(Foto: Junior Souza/ TRE-AM e Reprodução/ Redes Sociais)
Manaus (AM) – O Diretório Estadual do PDT no Amazonas teve as contas de 2024 aprovadas com ressalvas pelo Tribunal Regional Eleitoral do Amazonas (TRE-AM), após a Justiça Eleitoral identificar R$ 14,8 mil em irregularidades financeiras e falhas relacionadas à aplicação de recursos destinados à participação política das mulheres. O julgamento ocorreu nesta quarta-feira (16).
A decisão ganha peso político em pleno período eleitoral. Em fevereiro deste ano, ao anunciar uma nova direção estadual, o próprio PDT afirmou que mulheres estariam entre os grupos que seriam valorizados na reorganização da legenda no Amazonas.
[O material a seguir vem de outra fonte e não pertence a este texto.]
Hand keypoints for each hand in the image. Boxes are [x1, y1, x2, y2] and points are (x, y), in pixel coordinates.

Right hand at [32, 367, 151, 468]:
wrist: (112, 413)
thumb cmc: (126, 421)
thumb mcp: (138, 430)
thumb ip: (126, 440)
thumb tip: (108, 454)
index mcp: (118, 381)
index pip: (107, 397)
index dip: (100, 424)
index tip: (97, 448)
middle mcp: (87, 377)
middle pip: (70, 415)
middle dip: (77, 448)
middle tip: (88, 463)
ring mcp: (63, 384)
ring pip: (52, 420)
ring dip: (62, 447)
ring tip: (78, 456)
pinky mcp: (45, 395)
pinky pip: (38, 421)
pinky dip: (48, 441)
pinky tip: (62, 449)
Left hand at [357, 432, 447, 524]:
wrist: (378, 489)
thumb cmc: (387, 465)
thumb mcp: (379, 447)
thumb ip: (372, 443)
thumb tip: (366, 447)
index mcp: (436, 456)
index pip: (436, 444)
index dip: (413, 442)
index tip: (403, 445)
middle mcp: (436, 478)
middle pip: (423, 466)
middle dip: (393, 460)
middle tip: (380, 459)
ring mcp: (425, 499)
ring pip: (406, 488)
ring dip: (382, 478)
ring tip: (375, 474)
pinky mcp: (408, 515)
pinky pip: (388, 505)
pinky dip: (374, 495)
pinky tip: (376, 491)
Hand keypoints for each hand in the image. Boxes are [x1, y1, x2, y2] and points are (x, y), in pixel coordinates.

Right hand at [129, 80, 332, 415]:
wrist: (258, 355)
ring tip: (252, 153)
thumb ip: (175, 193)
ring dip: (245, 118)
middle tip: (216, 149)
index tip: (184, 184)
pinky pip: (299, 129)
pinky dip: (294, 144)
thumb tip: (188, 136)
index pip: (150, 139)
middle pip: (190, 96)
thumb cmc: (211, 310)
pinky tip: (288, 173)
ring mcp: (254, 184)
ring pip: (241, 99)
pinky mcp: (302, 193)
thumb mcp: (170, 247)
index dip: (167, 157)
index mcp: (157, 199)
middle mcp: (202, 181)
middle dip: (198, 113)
Sabá Reis assumiu a presidência estadual naquele momento.
Nas contas referentes a 2024, porém, o TRE-AM apontou pendências justamente na destinação obrigatória de recursos para incentivar a participação feminina na política.
Naquele ano, o diretório recebeu R$ 221 mil do Fundo Partidário e deveria destinar pelo menos 5%, ou R$ 11.050, para programas de promoção e difusão da participação política das mulheres. Segundo a decisão, foram transferidos R$ 9.250 durante o exercício, equivalentes a 4,18%, deixando inicialmente uma diferença de R$ 1.800.
A diferença foi transferida somente em novembro de 2025, mas, conforme o TRE-AM, a efetiva aplicação desse valor não foi demonstrada no processo.
A análise também identificou saldo de R$ 3.807,33 não aplicado em 2024. Outros R$ 4.495 foram registrados em produtos e serviços, mas a documentação apresentada não foi considerada suficiente para demonstrar que o dinheiro foi efetivamente destinado a programas de participação política feminina. O tribunal apontou ausência de informações suficientes sobre local, data e materiais de divulgação das ações.
Com isso, o TRE-AM determinou que a aplicação de R$ 5.607,33 seja verificada na prestação de contas de 2025. Também ordenou que outros R$ 4.495 sejam aplicados em programas de promoção e difusão da participação política das mulheres no exercício seguinte ao julgamento.
R$ 14,8 mil terão de voltar ao Tesouro
As falhas envolvendo recursos para mulheres não foram as únicas encontradas. A Justiça Eleitoral contabilizou R$ 14.829,26 em irregularidades financeiras, equivalentes a 6,44% das despesas partidárias de R$ 230.196,80 analisadas.
Entre os problemas estão uma despesa de R$ 160 sem comprovação suficiente e R$ 5,2 mil em pagamentos relacionados a serviços contábeis considerados irregulares na análise das contas.
O maior valor individual, de R$ 9.369,26, corresponde ao pagamento de sanções judiciais com recursos do Fundo Partidário. Segundo o TRE-AM, os pagamentos ocorreram antes da Emenda Constitucional nº 133/2024, quando as regras eleitorais vedavam o uso desse dinheiro para quitar multas e encargos dessa natureza.
O tribunal determinou o recolhimento dos R$ 14.829,26 ao Tesouro Nacional. Caso seja confirmada a vinculação de um pagamento de R$ 100 já realizado pelo partido, o saldo principal cairá para R$ 14.729,26, além da atualização prevista em lei.
Apesar das irregularidades, o TRE-AM entendeu que elas não comprometeram a rastreabilidade global das contas e, por isso, aplicou os princípios da proporcionalidade e razoabilidade para aprová-las com ressalvas. A decisão foi unânime.
O processo tem como responsáveis pelas contas de 2024 Luiz Castro Andrade Neto e Beatriz Melo Gonçalves. A direção estadual mudou em fevereiro de 2026, quando Sabá Reis assumiu o comando do PDT no Amazonas.
O julgamento deixa agora duas obrigações para a legenda: ressarcir os valores determinados pela Justiça Eleitoral e comprovar, nas prestações seguintes, a aplicação dos recursos que deveriam financiar a participação feminina na política.